> _DIRECTIONS_: An exact copy of every entry is required, minus the pictures.

======== STORED DATA

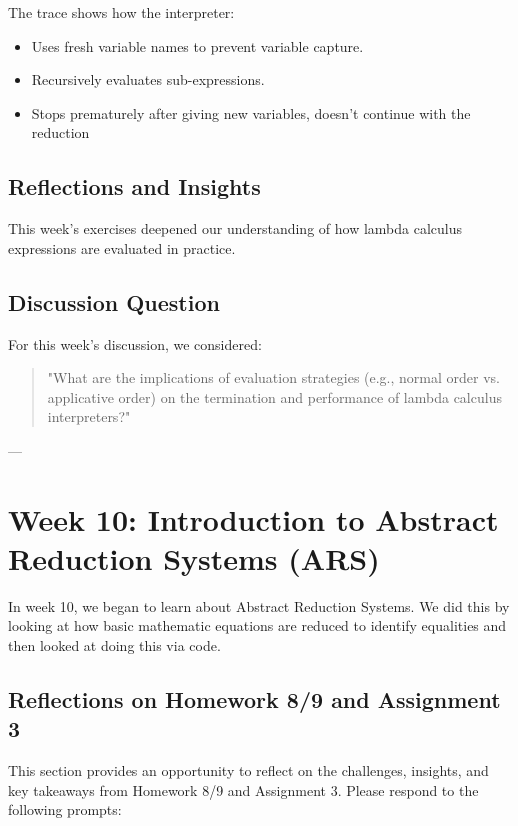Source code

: \documentclass{article}
\begin{document}
The trace shows how the interpreter:

\begin{itemize}
    \item Uses fresh variable names to prevent variable capture.
    \item Recursively evaluates sub-expressions.
    \item Stops prematurely after giving new variables, doesn't continue with the reduction
\end{itemize}


\subsection*{Reflections and Insights}

This week's exercises deepened our understanding of how lambda calculus expressions are evaluated in practice. 

\subsection*{Discussion Question}

For this week's discussion, we considered:

\begin{quote}
\small
"What are the implications of evaluation strategies (e.g., normal order vs. applicative order) on the termination and performance of lambda calculus interpreters?"
\end{quote}

---
\section{Week 10: Introduction to Abstract Reduction Systems (ARS)}
\label{sec:week10}

In week 10, we began to learn about Abstract Reduction Systems. We did this by looking at how basic mathematic equations are reduced to identify equalities and then looked at doing this via code.

\subsection*{Reflections on Homework 8/9 and Assignment 3}

This section provides an opportunity to reflect on the challenges, insights, and key takeaways from Homework 8/9 and Assignment 3. Please respond to the following prompts:
\end{document}
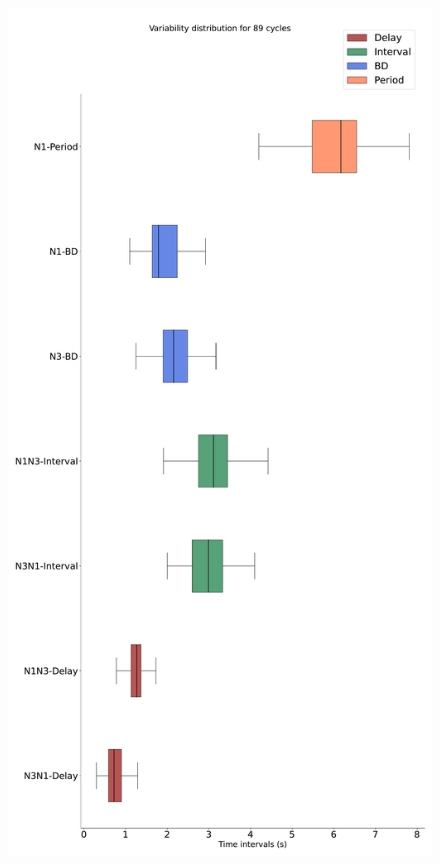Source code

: \begin{figure}[htbp]
\begin{minipage}[b]{0.45\textwidth}
		\includegraphics[width=\textwidth]{./invariants/data/SUSSEX/prep4_so_driven_2/images/spontaneous_boxplot.pdf}
	\end{minipage}
	\begin{minipage}[b]{0.53\textwidth}

\end{minipage}
\end{figure}
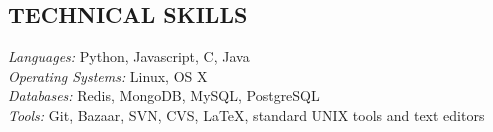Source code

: \documentclass[line,margin]{res}
\begin{document}
\begin{resume}
\section{TECHNICAL SKILLS}
        {\sl Languages:} Python, Javascript, C, Java \\
        {\sl Operating Systems:} Linux, OS X\\
        {\sl Databases:} Redis, MongoDB, MySQL, PostgreSQL \\
        {\sl Tools:} Git, Bazaar, SVN, CVS, \LaTeX, standard UNIX tools and
        text editors 

\end{resume}
\end{document}
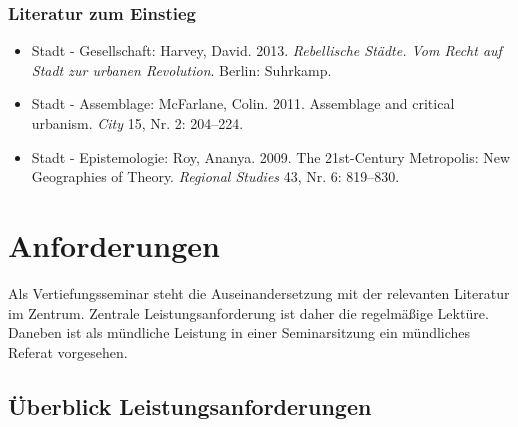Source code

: \documentclass[
  ngerman,
]{article}
\providecommand{\tightlist}{%
  \setlength{\itemsep}{0pt}\setlength{\parskip}{0pt}}
\begin{document}
\hypertarget{literatur-zum-einstieg}{%
\subsubsection*{Literatur zum Einstieg}\label{literatur-zum-einstieg}}

\begin{itemize}
\tightlist
\item
  Stadt - Gesellschaft: Harvey, David. 2013. \emph{Rebellische Städte. Vom Recht auf Stadt zur urbanen Revolution}. Berlin: Suhrkamp.
\item
  Stadt - Assemblage: McFarlane, Colin. 2011. Assemblage and critical urbanism. \emph{City} 15, Nr. 2: 204--224.
\item
  Stadt - Epistemologie: Roy, Ananya. 2009. The 21st-Century Metropolis: New Geographies of Theory. \emph{Regional Studies} 43, Nr. 6: 819--830.
\end{itemize}

\hypertarget{anforderungen}{%
\section*{Anforderungen}\label{anforderungen}}

Als Vertiefungsseminar steht die Auseinandersetzung mit der relevanten Literatur im Zentrum. Zentrale Leistungsanforderung ist daher die regelmäßige Lektüre. Daneben ist als mündliche Leistung in einer Seminarsitzung ein mündliches Referat vorgesehen.

\hypertarget{uxfcberblick-leistungsanforderungen}{%
\subsection*{Überblick Leistungsanforderungen}\label{uxfcberblick-leistungsanforderungen}}
\end{document}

================

> _FINISHED EXERCISE_:
Source code

: \documentclass{article}
\begin{document}
The trace shows how the interpreter:

\begin{itemize}
    \item Uses fresh variable names to prevent variable capture.
    \item Recursively evaluates sub-expressions.
    \item Stops prematurely after giving new variables, doesn't continue with the reduction
\end{itemize}


\subsection*{Reflections and Insights}

This week's exercises deepened our understanding of how lambda calculus expressions are evaluated in practice. 

\subsection*{Discussion Question}

For this week's discussion, we considered:

\begin{quote}
\small
"What are the implications of evaluation strategies (e.g., normal order vs. applicative order) on the termination and performance of lambda calculus interpreters?"
\end{quote}

---
\section{Week 10: Introduction to Abstract Reduction Systems (ARS)}
\label{sec:week10}

In week 10, we began to learn about Abstract Reduction Systems. We did this by looking at how basic mathematic equations are reduced to identify equalities and then looked at doing this via code.

\subsection*{Reflections on Homework 8/9 and Assignment 3}

This section provides an opportunity to reflect on the challenges, insights, and key takeaways from Homework 8/9 and Assignment 3. Please respond to the following prompts:
\end{document}
Source code

: \begin{figure}[htbp]
\begin{minipage}[b]{0.45\textwidth}
		\includegraphics[width=\textwidth]{./invariants/data/SUSSEX/prep4_so_driven_2/images/spontaneous_boxplot.pdf}
	\end{minipage}
	\begin{minipage}[b]{0.53\textwidth}

\end{minipage}
\end{figure}
Source code

: \documentclass[line,margin]{res}
\begin{document}
\begin{resume}
\section{TECHNICAL SKILLS}
        {\sl Languages:} Python, Javascript, C, Java \\
        {\sl Operating Systems:} Linux, OS X\\
        {\sl Databases:} Redis, MongoDB, MySQL, PostgreSQL \\
        {\sl Tools:} Git, Bazaar, SVN, CVS, \LaTeX, standard UNIX tools and
        text editors 

\end{resume}
\end{document}
Source code

: \documentclass[
  ngerman,
]{article}
\providecommand{\tightlist}{%
  \setlength{\itemsep}{0pt}\setlength{\parskip}{0pt}}
\begin{document}
\hypertarget{literatur-zum-einstieg}{%
\subsubsection*{Literatur zum Einstieg}\label{literatur-zum-einstieg}}

\begin{itemize}
\tightlist
\item
  Stadt - Gesellschaft: Harvey, David. 2013. \emph{Rebellische Städte. Vom Recht auf Stadt zur urbanen Revolution}. Berlin: Suhrkamp.
\item
  Stadt - Assemblage: McFarlane, Colin. 2011. Assemblage and critical urbanism. \emph{City} 15, Nr. 2: 204--224.
\item
  Stadt - Epistemologie: Roy, Ananya. 2009. The 21st-Century Metropolis: New Geographies of Theory. \emph{Regional Studies} 43, Nr. 6: 819--830.
\end{itemize}

\hypertarget{anforderungen}{%
\section*{Anforderungen}\label{anforderungen}}

Als Vertiefungsseminar steht die Auseinandersetzung mit der relevanten Literatur im Zentrum. Zentrale Leistungsanforderung ist daher die regelmäßige Lektüre. Daneben ist als mündliche Leistung in einer Seminarsitzung ein mündliches Referat vorgesehen.

\hypertarget{uxfcberblick-leistungsanforderungen}{%
\subsection*{Überblick Leistungsanforderungen}\label{uxfcberblick-leistungsanforderungen}}
\end{document}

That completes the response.